懵懂,到心驚,到心滯,也不過這幾句話的須臾。
她怎么忘了,這個男人偏執到發狂的地步。
她眸光一跳,睫毛刷著左城的掌心,一顫一顫的,嗓音有點啞:“切克夫斯基說過,當愛情變成一種偏執的時候,會很累。”她握住左城的手,轉頭,“你不累嗎?”
左城反握住她的手,很用力:“累,但是我喜歡你讓我累,至少那樣我還感覺到自己是活著的。”
她啞然失笑:“我無話可說。”
左城亦無話可說,這樣的極端的心理,這樣偏執的欲/望,連他自己也不懂,所以才不能控制。
沉默許久,他以為她睡去,她卻突然又開口:“偏執也好,暴戾也好。”頓了頓,她仰頭,看著車窗上映出的側臉,“我世界里的人不多,左城,請對我手下留情,不要再動他們了。”
她極少如此認真,也總是不愿求他,只是,實在是怕了他極端危險的暴戾血腥了。
回答她的是久久的沉默。她在想,這個男人可真夠狠的。
又是久久的沉默,她便閉上眼,忽然,耳邊傳來左城清洌至極的聲音:“我一直希望你世界里只剩下我一個,那你就只剩下我一個可以依靠。”居然該死的好聽。
多狠絕的想法,多偏執的男人!
江夏初冷笑,往毛毯里縮了縮,還是覺得有些冷。
忽然,一個轉彎,車驟停,車窗外一縷霓虹正好照在左城轉過來的臉上,明媚得驚心動魄。
嘴角嗪了淺笑,溫柔如斯,他說:“不過,夏初,我不會對你說不的。
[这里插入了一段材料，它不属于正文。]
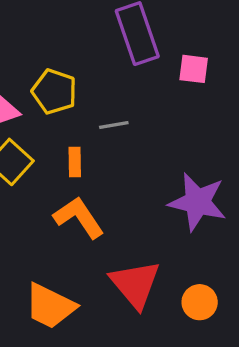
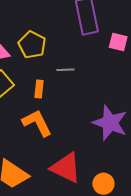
red triangle: (135, 284) -> (66, 168), turned -32

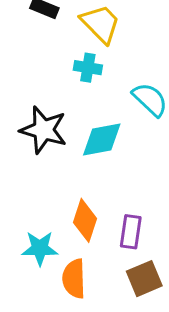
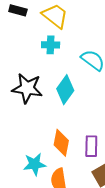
cyan diamond: (102, 139) -> (65, 90), turned -36

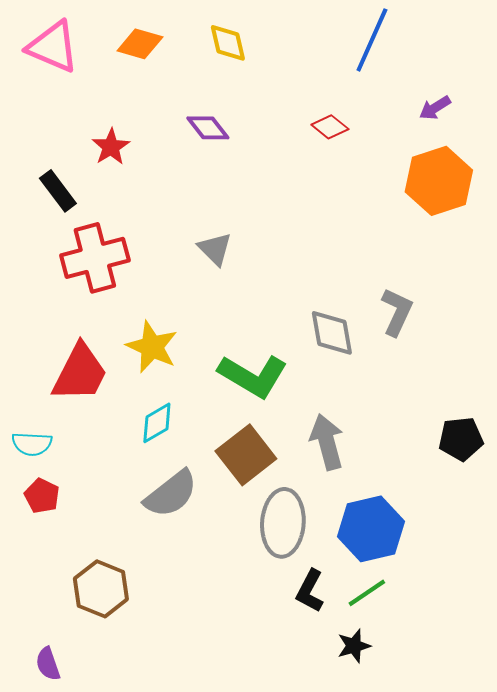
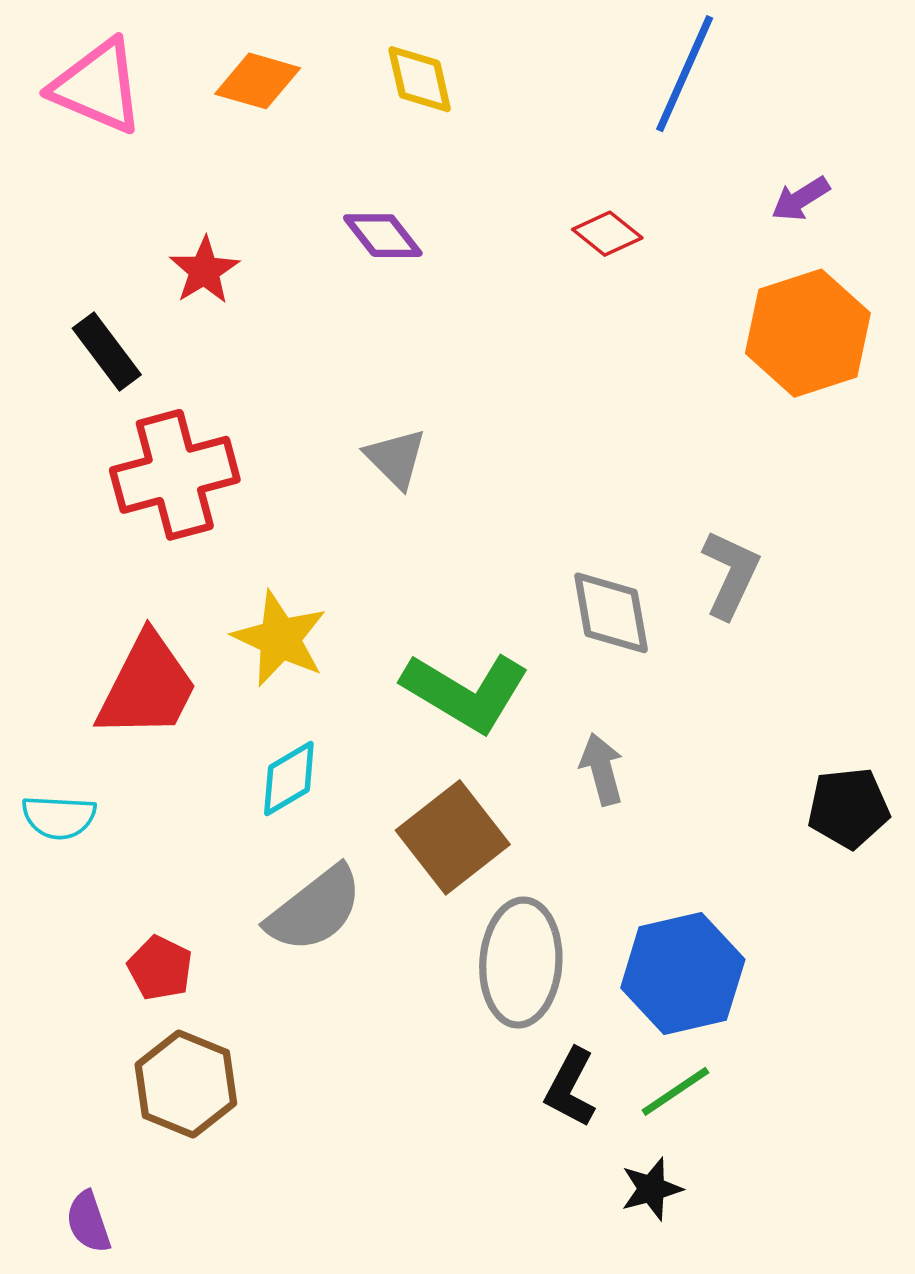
gray arrow: (327, 442) -> (602, 769), moved, size x0.7
red pentagon: (42, 496) -> (160, 968), moved

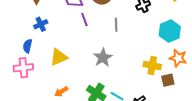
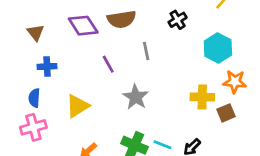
purple line: (84, 20) -> (108, 64), moved
blue cross: (41, 24) -> (47, 66), turned 32

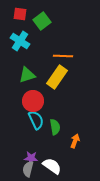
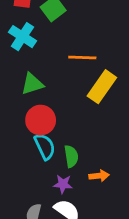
yellow rectangle: (57, 77) -> (102, 87), moved
orange arrow: (75, 141) -> (99, 176), turned 64
purple star: (31, 158) -> (63, 184), moved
”
這個男人啊,狠絕暴戾為慣,致命妖嬈才為最。
誰能逃得了這一雙清眸下的溫柔。
她忘了眨眼,就那樣撞進了那一汪深邃柔軟的眸中。
忽然,暖了初春。
**地點轉換的分界
夜里霓虹籠罩的雨后繁華又夢幻,這個地方,紅毯腳下,是演藝圈的圣地。